I would love to volunteer somewhere, but I don't have the energy to do that. I also have anxiety which would make it even more difficult, but thank for the idea. If I give IOU, I would feel like it is a empty promise because it will be a long time before I can fulfill them.

Maggiet profile image
Maggiet in reply to

I know, the lack of energy is truly awful and those that are fit really don't get it. I have depression and most of the time I know when I'm looking into the black hole that I need to do something about it. This year I didn't and I ended up in the hole trying to get out. Then, as you are most probably familiar with, I caught various physical ailments and I'm off work sick this week. I really hope that you can spend a couple of hours with your family - children are great mood lifters. I really do feel you would be better for a bit of company. But whatever you decide, I wish you all the very best and you are always assured of a reply and understanding on this forum.

in reply toMaggiet

That's Maggiet. Yes i understand that blackhole feeling. I hope you feel better soon.

Thanks for all the advise. I'm not sure yet what I will do for Christmas. I think I will make decision on Christmas morning and see how I feel. Another problem Iface is I have to drive an hour to my brother's house which will cause me anxiety and my car's tires are getting bald. With the pain meds and the Fibro, I get tired easy. I don't think I would fall asleep at the wheel, but it's just going to be a hugh effort to go, both emotionally and physically.

What is ironic, when I went to Thanksgiving, I faced the same problems. (excluding the presents) Unless you have Fibro, no one knows how hard it is and how much you give of yourself just to go to these family events. In my opinion, you can't put a price on it. It's harder than buying presents, fixing dinner, putting up decorations, etc. They have no idea how hard it is.

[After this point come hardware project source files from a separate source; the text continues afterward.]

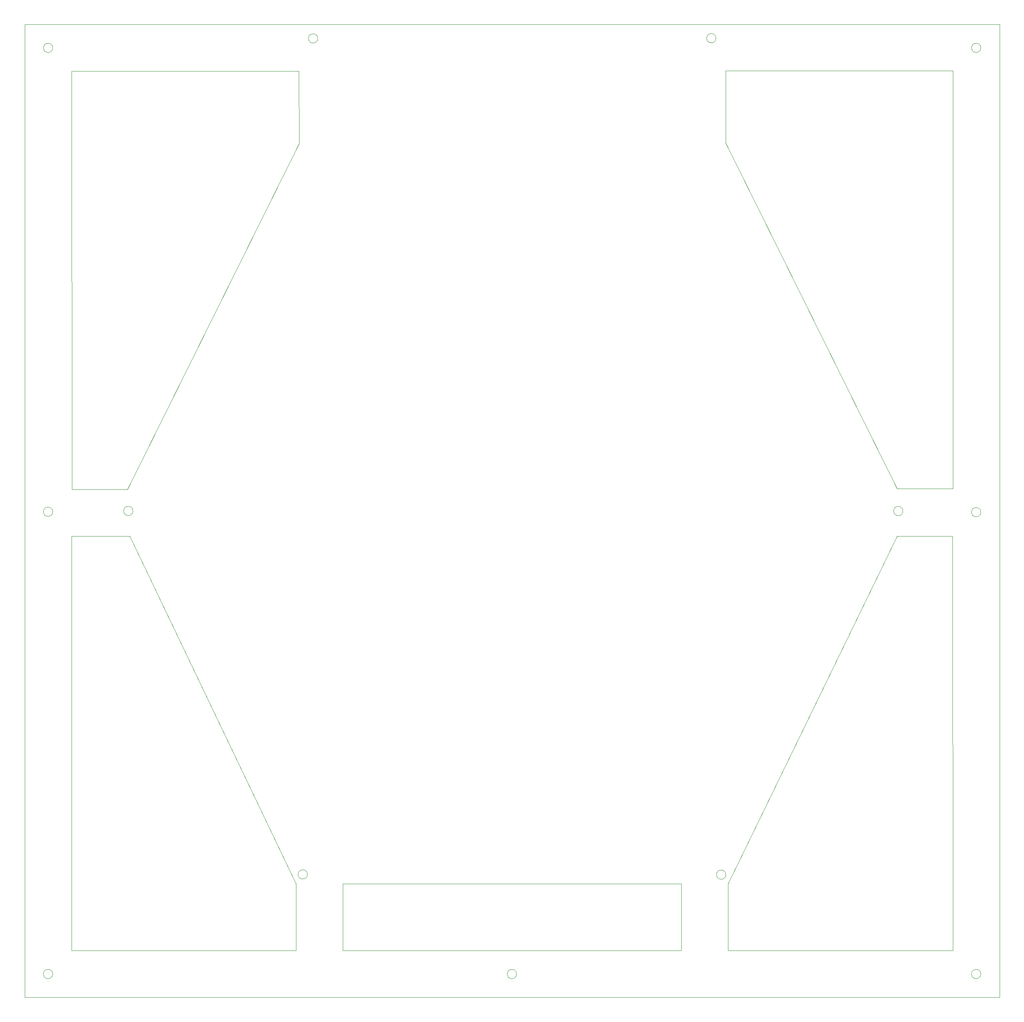
<source format=gm1>
%TF.GenerationSoftware,KiCad,Pcbnew,6.0.11+dfsg-1*%
%TF.CreationDate,2024-04-05T16:29:56+02:00*%
%TF.ProjectId,hexapad,68657861-7061-4642-9e6b-696361645f70,rev?*%
%TF.SameCoordinates,Original*%
%TF.FileFunction,Profile,NP*%
%FSLAX46Y46*%
G04 Gerber Fmt 4.6, Leading zero omitted, Abs format (unit mm)*
G04 Created by KiCad (PCBNEW 6.0.11+dfsg-1) date 2024-04-05 16:29:56*
%MOMM*%
%LPD*%
G01*
G04 APERTURE LIST*
%TA.AperFunction,Profile*%
%ADD10C,0.100000*%
%TD*%
G04 APERTURE END LIST*
D10*
X134758000Y-220075000D02*
X207650000Y-220075000D01*
X207650000Y-220075000D02*
X207650000Y-234450000D01*
X207650000Y-234450000D02*
X134758000Y-234450000D01*
X134758000Y-234450000D02*
X134758000Y-220075000D01*
X266145579Y-44755943D02*
X266095579Y-134849943D01*
X254099579Y-134853943D01*
X217149579Y-60328943D01*
X217174993Y-44753995D01*
X266145993Y-44751995D01*
X266145579Y-44755943D01*
X266096000Y-234446000D02*
X217725000Y-234425000D01*
X217725000Y-220050000D01*
X254075000Y-145100000D01*
X266046000Y-145100000D01*
X266096000Y-234446000D01*
X124625000Y-220075000D02*
X124625000Y-234450000D01*
X76279000Y-234446000D01*
X76329000Y-145100000D01*
X88800000Y-145100000D01*
X124625000Y-220075000D01*
X125274586Y-44901988D02*
X125300000Y-60476936D01*
X88350000Y-135001936D01*
X76354000Y-134997936D01*
X76304000Y-44903936D01*
X76303586Y-44899988D01*
X125274586Y-44901988D01*
X272150000Y-139950000D02*
G75*
G03*
X272150000Y-139950000I-1000000J0D01*
G01*
X172150000Y-239500000D02*
G75*
G03*
X172150000Y-239500000I-1000000J0D01*
G01*
X255375000Y-139700000D02*
G75*
G03*
X255375000Y-139700000I-1000000J0D01*
G01*
X89525000Y-139675000D02*
G75*
G03*
X89525000Y-139675000I-1000000J0D01*
G01*
X272150000Y-39850000D02*
G75*
G03*
X272150000Y-39850000I-1000000J0D01*
G01*
X72250000Y-139850000D02*
G75*
G03*
X72250000Y-139850000I-1000000J0D01*
G01*
X72250000Y-239500000D02*
G75*
G03*
X72250000Y-239500000I-1000000J0D01*
G01*
X215100000Y-37775000D02*
G75*
G03*
X215100000Y-37775000I-1000000J0D01*
G01*
X72250000Y-39850000D02*
G75*
G03*
X72250000Y-39850000I-1000000J0D01*
G01*
X129325000Y-37825000D02*
G75*
G03*
X129325000Y-37825000I-1000000J0D01*
G01*
X217225000Y-218075000D02*
G75*
G03*
X217225000Y-218075000I-1000000J0D01*
G01*
X127100000Y-218025000D02*
G75*
G03*
X127100000Y-218025000I-1000000J0D01*
G01*
X272150000Y-239500000D02*
G75*
G03*
X272150000Y-239500000I-1000000J0D01*
G01*
X66196000Y-34798000D02*
X276196000Y-34798000D01*
X276196000Y-34798000D02*
X276196000Y-244544000D01*
X276196000Y-244544000D02*
X66196000Y-244544000D01*
X66196000Y-244544000D02*
X66196000Y-34798000D01*
M02*

</source>
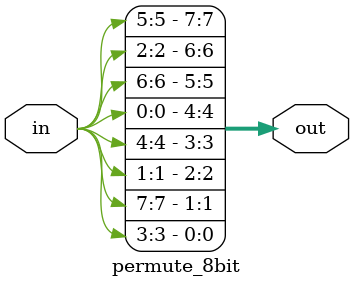
<source format=v>
module permute_8bit (
  input wire [7:0] in,
  output wire [7:0] out
);

  assign out[0] = in[3];
  assign out[1] = in[7];
  assign out[2] = in[1];
  assign out[3] = in[4];
  assign out[4] = in[0];
  assign out[5] = in[6];
  assign out[6] = in[2];
  assign out[7] = in[5];

endmodule

</source>
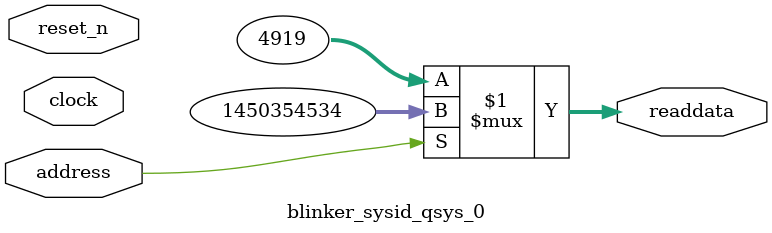
<source format=v>

`timescale 1ns / 1ps
// synthesis translate_on

// turn off superfluous verilog processor warnings 
// altera message_level Level1 
// altera message_off 10034 10035 10036 10037 10230 10240 10030 

module blinker_sysid_qsys_0 (
               // inputs:
                address,
                clock,
                reset_n,

               // outputs:
                readdata
             )
;

  output  [ 31: 0] readdata;
  input            address;
  input            clock;
  input            reset_n;

  wire    [ 31: 0] readdata;
  //control_slave, which is an e_avalon_slave
  assign readdata = address ? 1450354534 : 4919;

endmodule




</source>
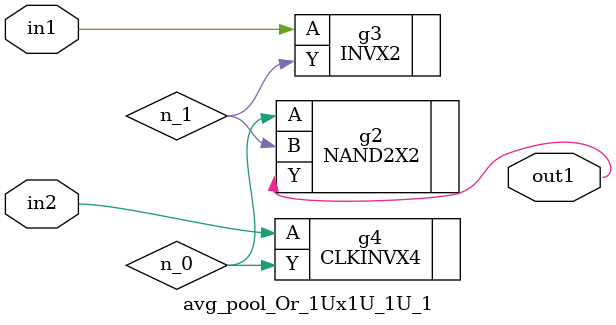
<source format=v>
`timescale 1ps / 1ps


module avg_pool_Or_1Ux1U_1U_1(in2, in1, out1);
  input in2, in1;
  output out1;
  wire in2, in1;
  wire out1;
  wire n_0, n_1;
  NAND2X2 g2(.A (n_0), .B (n_1), .Y (out1));
  INVX2 g3(.A (in1), .Y (n_1));
  CLKINVX4 g4(.A (in2), .Y (n_0));
endmodule



</source>
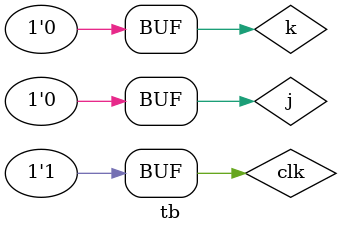
<source format=v>
module jk(j, k, clk, q, qn);
    input j,k,clk;
    output qn;
    output reg q;

    always @(posedge clk) begin
        case({j,k})
            2'b00: q <= q;
            2'b01: q <= 0;
            2'b10: q <= 1;
            2'b11: q <= ~q;
        endcase
    end

    assign qn = ~q;
endmodule

module tb();
    reg j,k,clk;
    wire q, qn;
    jk jkff(j, k, clk, q, qn);

    initial begin
        $monitor("%d %d %d %d", j, k, q, qn);
        clk = 1;
        j = 0;
        k = 1;
        #100;
        clk = 0;
        #100;
        clk = 1;
        j = 1;
        k = 0;
        #100;
        clk = 0;
        #100;
        clk = 1;
        j = 0;
        k = 0;
    end
endmodule
</source>
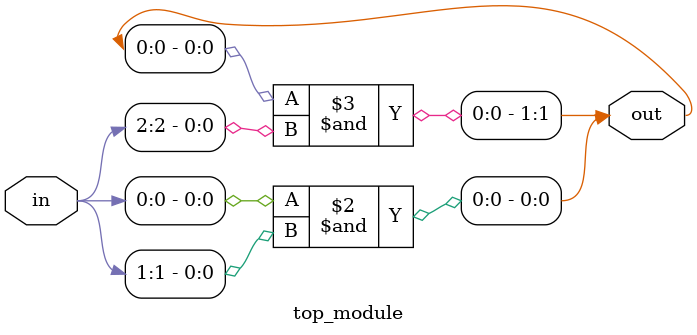
<source format=sv>
module top_module (
	input [2:0] in,
	output [1:0] out
);
	
	always @* begin
		out[0] = in[0] & in[1];  // Perform AND gate operation on the 0th and 1st bits of the input
		out[1] = out[0] & in[2];  // Perform AND gate operation on the previous AND output and the 2nd bit of the input
	end
	
endmodule

</source>
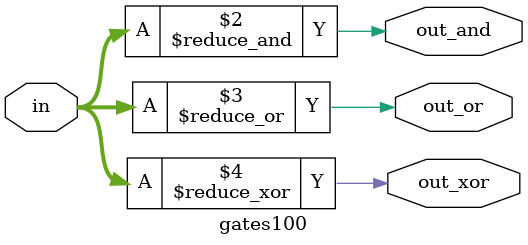
<source format=v>
module gates100(

    input [99:0] in,
    output out_and,
    output out_or,
    output out_xor

);

    assign out_and = &in;
    assign out_or = |in;
    assign out_xor = ^in;


endmodule

module tb;

    reg [99:0] in;
    wire out_and;
    wire out_or;
    wire out_xor;


    gates100 u0(.in(in), .out_and(out_and), .out_or(out_or), .out_xor(out_xor));

    initial begin

        $display("in\tout_and\tout_or\tout_xor");
        $monitor("%d\t%d\t%d\t%d", in, out_and, out_or, out_xor);

    end
endmodule
</source>
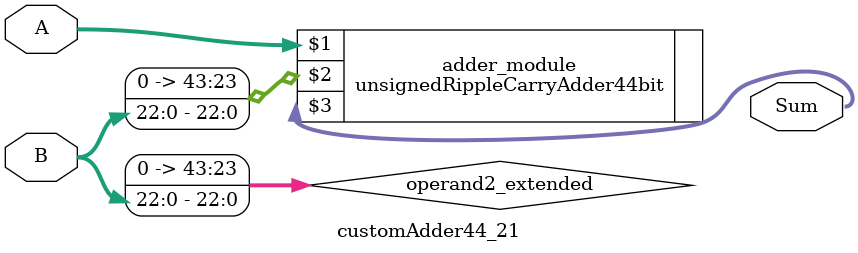
<source format=v>
module customAdder44_21(
                        input [43 : 0] A,
                        input [22 : 0] B,
                        
                        output [44 : 0] Sum
                );

        wire [43 : 0] operand2_extended;
        
        assign operand2_extended =  {21'b0, B};
        
        unsignedRippleCarryAdder44bit adder_module(
            A,
            operand2_extended,
            Sum
        );
        
        endmodule
        
</source>
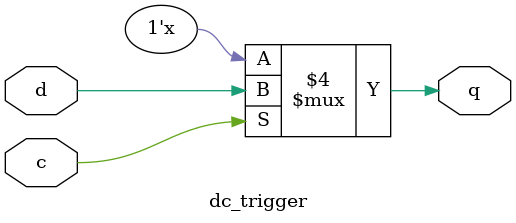
<source format=v>
`timescale 1ns / 1ps
module dc_trigger(
	input d,
	input c,
	output reg q
    );
	 
	 initial
	 begin
		q = 0;
	end

	always @ (d)
	begin
		if (c)
			q = d;
	end

endmodule

</source>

If I don't go to my family gathering for Christmas, I can always call. If they don't understand, it's not my fault and I can't feel guilty over something I can't control. God bess you all. It's helps to know that there are others out there that do understand.

Dear Mark,

Please don't stress yourself out over 1 day of the year. I do not celebrate xmas for many reasons; I am not a Christian, I am a spiritual person who does not take part in any man-made religion. I also know the history of this so-called celebration and I refuse to worship a Roman god.You are so right about the commerciality of this time of year, I refuse to take part in it.

For me it is a great day for some 'me' time. I can stay in my jammies all day long, read, listen music (I can't stand the stuff they show on TV) and generally do what I want without having to take part in all the nonsence. My daughter goes to my mum as do most of the family and I love my own company, peace and quiet. Please, take some time for yourself and only do what you want to. Sometimes, our families have to be forced into thinking about our fibro and other conditions and I've found out that my absence made it easier for them to get it. They start to question themselves and their behaviour.

It took a while for my family to understand, but it makes for a better day for all without my miserable mug moaning about all the rubbish and having the freedom to say and do what I want without upsetting others. I am not a hypocrite and always speak my mind whether they want ot hear it or not.

Wishing you much love and many blessing whatever you decide to do.